Arthurian romance was written in Old French before it was written in Middle English, though it naturally tended to become at least as popular in England as it was in France. The Matter of Britain was originally written in French, by such authors as Marie de France, Chrétien de Troyes, and Wace wrote of these heroic subjects in French. The origins of Arthurian romance may perhaps be traced through the career of Marie de France, who in addition to the heroic Arthurian subjects also wrote what she called Breton lais, ballads of Brittany, many of which have Celtic themes and origins. But by the time the Old French poets were through with it, Arthurian romance had become a complex and sophisticated body of legend through which many themes had been woven: the heroic legend of the doomed utopia of Camelot; the Christian mythology of the Holy Grail; and courtly love material such as the story of Tristan and Isolde. This richness gave the Arthurian romance a staying power that let them outlast the tales of Charlemagne or the Crusades.

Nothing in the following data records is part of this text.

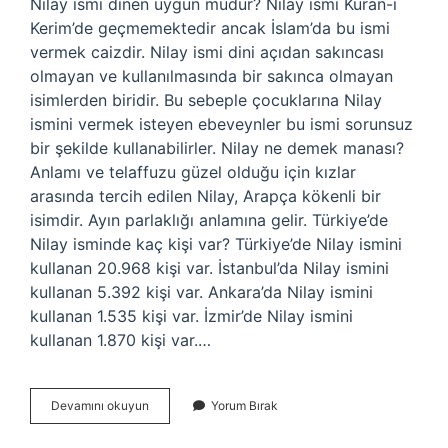
Nilay ismi dinen uygun mudur? Nilay ismi Kuran-ı
Kerim’de geçmemektedir ancak İslam’da bu ismi
vermek caizdir. Nilay ismi dini açıdan sakıncası
olmayan ve kullanılmasında bir sakınca olmayan
isimlerden biridir. Bu sebeple çocuklarına Nilay
ismini vermek isteyen ebeveynler bu ismi sorunsuz
bir şekilde kullanabilirler. Nilay ne demek manası?
Anlamı ve telaffuzu güzel olduğu için kızlar
arasında tercih edilen Nilay, Arapça kökenli bir
isimdir. Ayın parlaklığı anlamına gelir. Türkiye’de
Nilay isminde kaç kişi var? Türkiye’de Nilay ismini
kullanan 20.968 kişi var. İstanbul’da Nilay ismini
kullanan 5.392 kişi var. Ankara’da Nilay ismini
kullanan 1.535 kişi var. İzmir’de Nilay ismini
kullanan 1.870 kişi var.…
Nilay
Devamını okuyun
Yorum Bırak
Kuranda
Geçiyor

A large body of fables survive in Old French; these include a large body of mostly anonymous literature dealing with the recurring trickster character of Reynard the Fox. Marie de France was also active in this genre, producing the Ysopet (Little Aesop) series of fables in verse. Satire was also written during this period; the Roman de la Rose, an elaborate allegory gently making fun of courtly love, deserves mention here, as does the Roman de Fauvel, which mocks the sins of humanity by making the Seven Deadly Sins appear in the personification of a horse.

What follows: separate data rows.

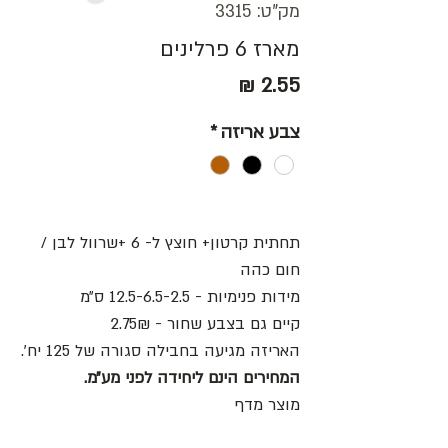
מק"ט: 3315
מארז 6 פרלינים
מחיר
צבע אריזה
*
תחתית קרטון+ חוצץ ל- 6 +שרוול לבן /
חום כהה
מידות פנימיות - 12.5-6.5-2.5 ס״מ
קיים גם בצבע שחור - 2.75₪
האריזה מגיעה בחבילה סגורה של 125 יח׳.
המחירים הינם ליחידה לפני מע״מ.
מוצר מדף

Some of the earliest medieval music has lyrics composed in Old French by the earliest composers known by name. Guillaume de Machaut is the first well known composer of secular music, and he composed his own lyrics in late Old French.

Fewer prose compositions in Old French survive. A number of histories of the Crusades were written, but the chronicles of Jean Froissart lie beyond the historical period that is usually considered as belonging to the Old French period.